# Quiver foam insert



## Dryspell (Dec 22, 2009)

Anyone know where I can get replacement foam for a Hoyt 6 arrow, 2 pc quiver. Anyone have any ideas for replacement foam. Give me some ideas.

Thanks


----------



## CPinWV (May 26, 2009)

I have replaced mine before with foam pipe insulation from Lowe's...cut a piece out and just trim it till it fits....


----------



## Hunter Dave (Jul 17, 2007)

Try your local Hoyt dealer? The inserts are made of ethafoam (same as a 3D target) so maybe a chunk from a worn out target?


----------



## Arkie Archer (Nov 9, 2005)

I squirted a little bit of clear silicone in the bottom of my quiver. Doesn't hold water like the foam, makes the quiver quieter, and also holds the arrows VERY well.

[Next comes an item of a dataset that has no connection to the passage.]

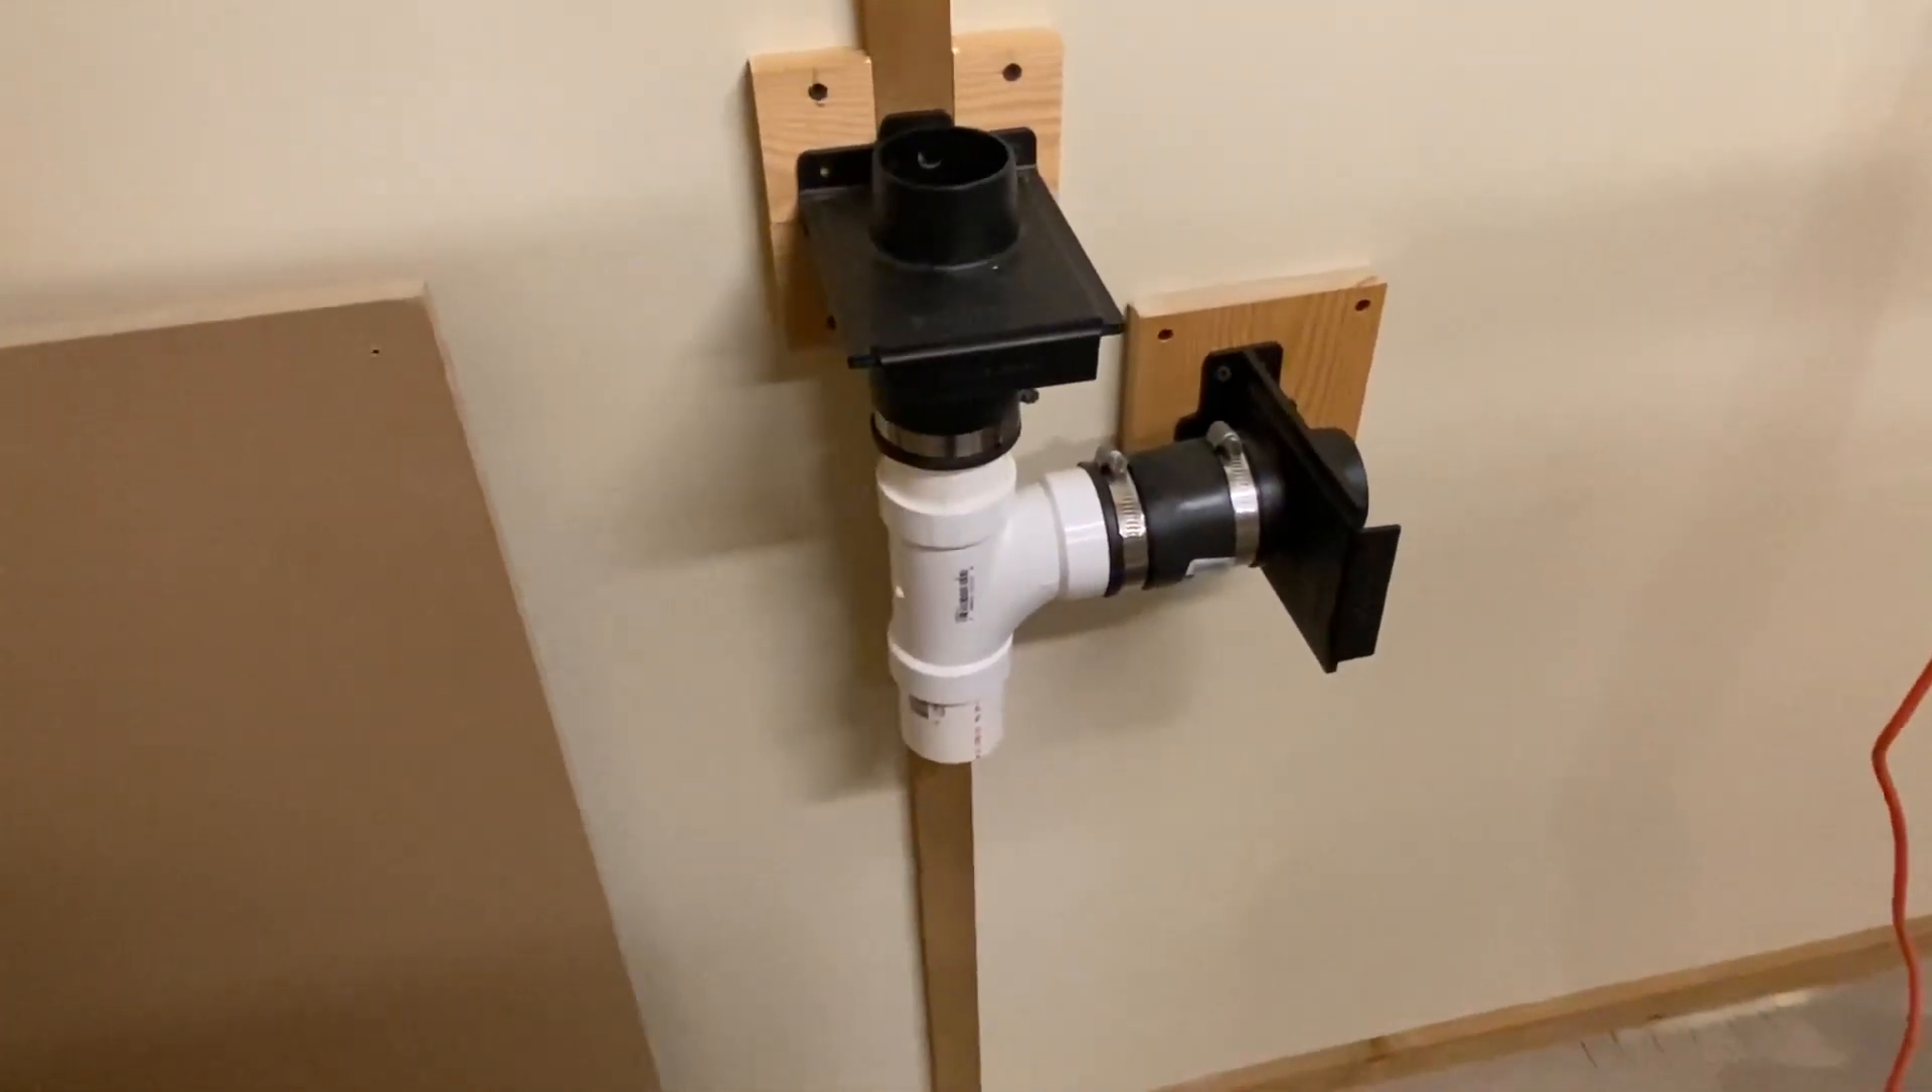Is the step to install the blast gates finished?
Yes.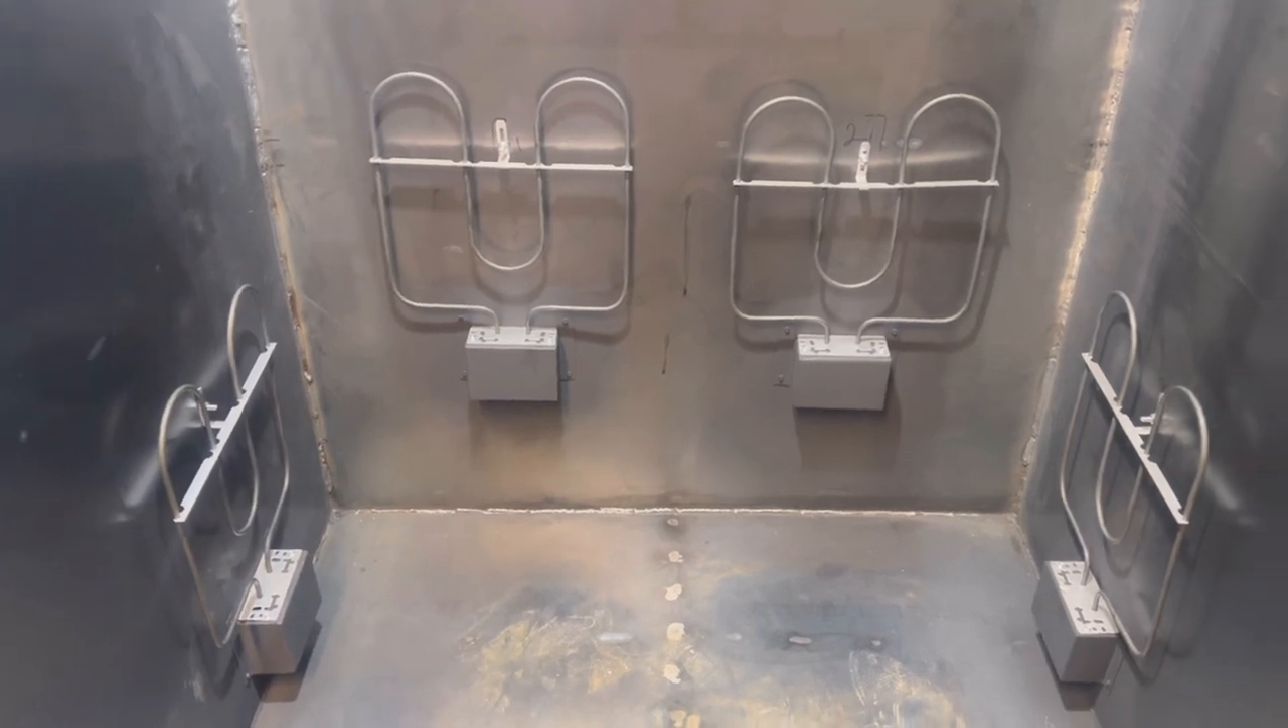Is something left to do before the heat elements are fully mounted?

I've been using it for a few years now and it showing 0 wear. It’s kind of self healing.


----------



## fowl777 (Aug 2, 2011)

What type of silicone did you put in your quiver? Like window silicone sealant? or Insta-Foam? Thanks


----------



## warped Arrow (Sep 20, 2005)

Go to Walmart and get a pool nodle!!! Cut to fit and glue in the bottom. Walla!!


----------



## Arkie Archer (Nov 9, 2005)

fowl777 said:


> What type of silicone did you put in your quiver? Like window silicone sealant? or Insta-Foam? Thanks


Yeah just some clear silicone I had in the garage. I only put like a 1/4" to at max a 1/2". I have seriously use this for probably 5 years and have not had any problems out of it. Holds the arrows GREAT and also doesn't hold water if you get caught in a rain. Can hardly tell its being used.


----------



## dustoffer (Jan 24, 2009)

Go to WM and buy a pair of men's flip-flops. Cut the thongs off, and trace the outline of your quiver insert on the sole. Cut out the piece and stick it in the quiver. May need two layers. Another option is to find a pair of women's foam sandals with the wedge sole--it is about 2x as thick as a flip-flop and you should only need one layer that way. Can also make the arrow gripper for the quiver out of the flip-flop sole material.


----------



## E.Zeller (Aug 21, 2009)

I have used the foam blocks that they use on vehicle rooftops to transport canoes. 4 to a pack so split the cost with some buds. Looks exactly like the foam some of the manufactures already use.


----------